Former Secretary of State Condoleezza Rice appeared on “The View,” where one topic that came up was teaching CRT in schools. Her response was brilliant:
I’m not certain 7-year-olds need to learn it. I grew up in segregated Birmingham, Alabama. I couldn’t go to a movie theatre or to a restaurant with my parents. I went to segregated schools, until we moved to Denver. My parents never thought I was going to grow up in a world without prejudice, but they also told me ‘that’s somebody else’s problem, not yours, you’re going to overcome it, and you are going to be anything you want to be.’ And that’s the message that I think we ought to be sending to our kids.
One of the worries I have about the way we’re talking about race is that it either seems so big that somehow white people now have to feel guilty for everything that happened in the past. I don’t think that’s very productive. Or, black people have to feel disempowered by race. I would like black kids to be completely empowered, to know they are beautiful in their blackness, but in order to do that, I don’t think we have to make white kids feel bad for being white. So, somehow this is a conversation that has gone in the wrong direction.
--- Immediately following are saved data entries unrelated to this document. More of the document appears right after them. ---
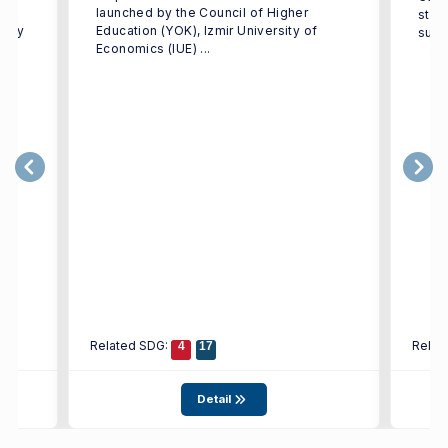
launched by the Council of Higher
stre
ulty
Education (YOK), Izmir University of
supp
Economics (IUE) ...
Related SDG:
Relat
4
17
Detail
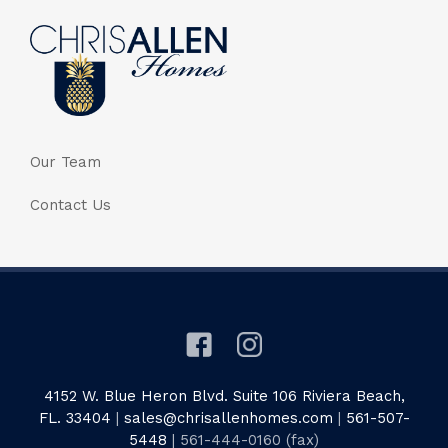
Our Team
Contact Us
4152 W. Blue Heron Blvd. Suite 106 Riviera Beach,
FL. 33404
|
sales@chrisallenhomes.com
|
561-507-
5448
| 561-444-0160 (fax)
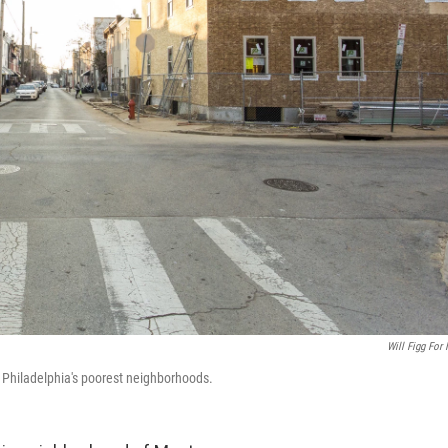
Will Figg For
 Philadelphia's poorest neighborhoods.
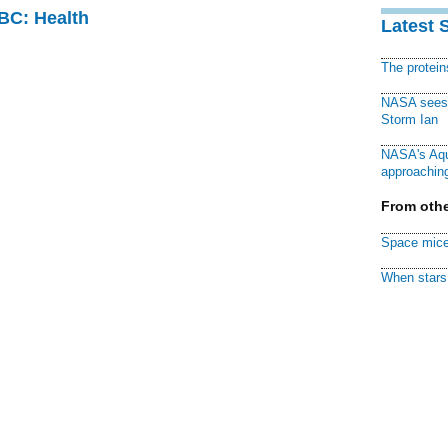
CBC: Health
Latest 
The protei
NASA sees f
Storm Ian
NASA's Aqu
approaching
From othe
Space mice
When stars 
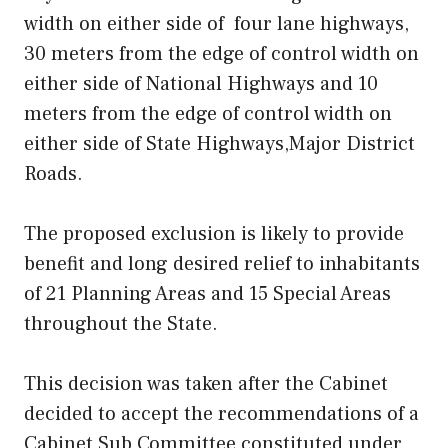
width on either side of four lane highways,
30 meters from the edge of control width on
either side of National Highways and 10
meters from the edge of control width on
either side of State Highways,Major District
Roads.
The proposed exclusion is likely to provide
benefit and long desired relief to inhabitants
of 21 Planning Areas and 15 Special Areas
throughout the State.
This decision was taken after the Cabinet
decided to accept the recommendations of a
Cabinet Sub Committee constituted under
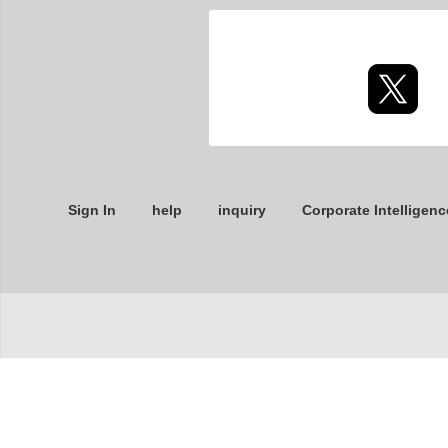
Sign In
help
inquiry
Corporate Intelligenc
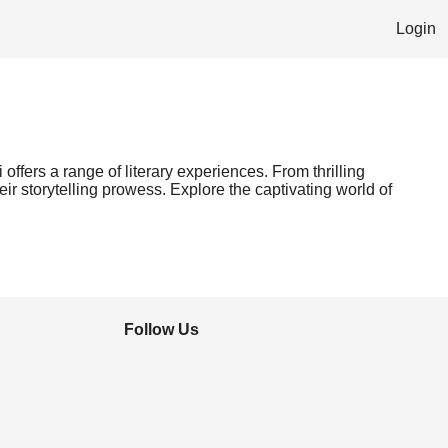
Login
offers a range of literary experiences. From thrilling
ir storytelling prowess. Explore the captivating world of
Follow Us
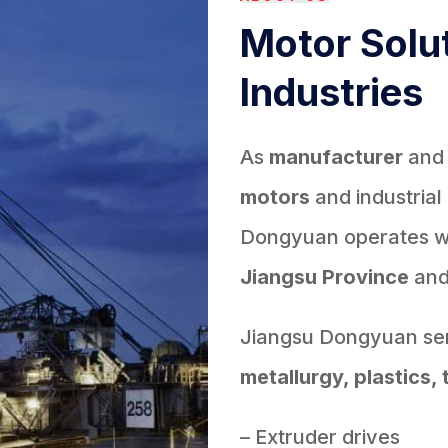
Motor Solut
Industries
As
manufacturer
an
motors
and industrial
Dongyuan operates wit
Jiangsu Province
an
Jiangsu Dongyuan ser
metallurgy, plastics, 
– Extruder drives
This is, indeed, a conversation that has gone in the wrong direction. In fact, we seem to have reversed course. Martin Luther King Jr. famously said, “I have a dream that my four little children will one day live in a nation where they will not be judged by the color of their skin but by the content of their character.” CRT is essentially telling us to do the opposite. This is racism, according to the old classical definition, that is ironically being taught in the name of anti-racism.
So, are we shocked that as parents (black and white) become aware of this divisive ideology they are rising up to protest? But as Christians we don’t want to just be reactionary, let us also be proactive and stress the basics of our worldview. All people are of equal worth and dignity, since they are created in the image of God (Gen. 1:26-27). The biblical division is not between races (strictly speaking there is only one race, since we are all descendants of Adam), rather it’s based on our relationship with God through Jesus Christ. So one is either part of the domain of darkness or the kingdom of God’s beloved Son, in whom we have redemption, the forgiveness of sins (Col. 1:13-14). The ultimate issue is not the color of one’s skin, but one’s relationship with God and the content of their character. This is the issue that matters for time and eternity.